Although whole foods aren’t simply macronutrients, here are some macronutrient guide posts for Ketoflex eating
The relative proportion of proteins, carbohydrates, and fats you aim for in your Ketoflex™ diet depends on your unique needs.
Dr. Bredesen generally advises meeting a daily average of 0.8-1.0 gm of protein per kg of lean bodyweight. I personally observe more short-term clinical success with 1 gm protein/kg ideal bodyweight. You can roughly estimate daily protein grams by multiplying your target bodyweight in pounds times 0.45. That’s enough protein to attenuate age-related muscle wasting and below what could contribute to accelerated aging. Note that people who engage in strenuous muscle-building exercise or are actively detoxing may need more than 1 gm protein/kg current bodyweight. This still contrasts to many other ketogenic diets that aim for a much higher protein target.
The daily amounts of carbohydrates and fats depends on biomarkers, lifestyle, goals, cognitive condition, and where you are starting from.
Biomarkers, like fasting insulin and HbA1c, that don’t fall within the optimal ranges printed in “The End of Alzheimer’s” can be signs to reduce carb intake while addressing other lifestyle factors.
Individuals vary widely in their glycemic response to starches, fruits, and legumes. Home monitoring of blood sugar can be an excellent way to determine the types and amounts of carbohydrate foods that your body’s metabolism handles well.
Here’s an example: a typical sedentary adult American over the age of fifty eating an average of 250 grams of carbohydrates each day and exhibiting multiple signs of insulin resistance. This non-athletic adult could begin the first stage of their Ketoflex™ eating plan by aiming to eat below 150 gm of total daily complex carbohydrates—consisting of high-quality wholesome foods, especially various non-starchy, colorful vegetables. Stabilizing blood sugar swings usually entails reducing low-quality carbohydrates—especially processed foods with added sugar or flour—and avoiding high glycemic foods, like fruit juice and rice cakes.

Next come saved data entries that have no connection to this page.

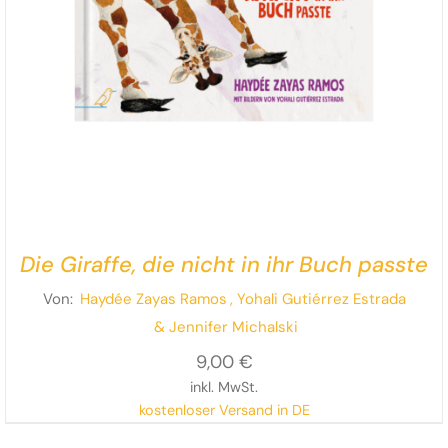
Die Giraffe, die nicht in ihr Buch passte
Von:
Haydée Zayas Ramos
, Yohali Gutiérrez Estrada
& Jennifer Michalski
9,00
€
inkl. MwSt.
kostenloser Versand in DE
Ein wunderbar witziges Bilderbuch ab 4 Jahren mit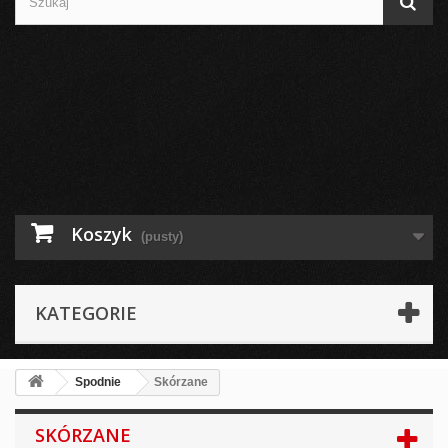
Koszyk
(pusty)
KATEGORIE
Spodnie
Skórzane
SKÓRZANE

Even though the total carb count in grams is relatively low, a Ketoflex diet includes lots of non-sugary, non-starchy plant foods. So, feel free to pile your plate high with above-ground vegetables–good carbs.
Carbohydrate intake will be more restricted when pursuing a therapeutic ketogenic version of the Ketoflex™ diet.

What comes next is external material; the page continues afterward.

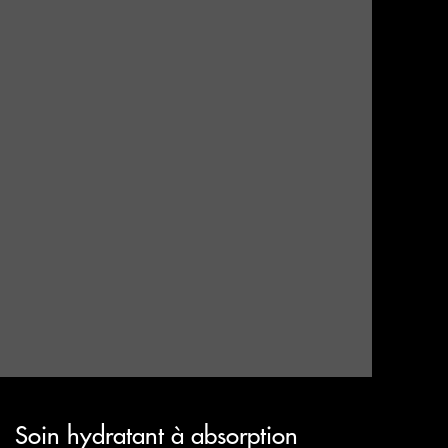
Soin hydratant à absorption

As a very rough starting guide, you can create a meal with appropriate well-sourced protein and good carbs, then fill in the rest of your meal with healthy fats until you feel full. Strive for meals that leave you satisfied with consistent energy such that you don’t need to eat again for hours. If you’re aiming for therapeutic ketosis, upwards of 60% of your caloric intake would come from good fats.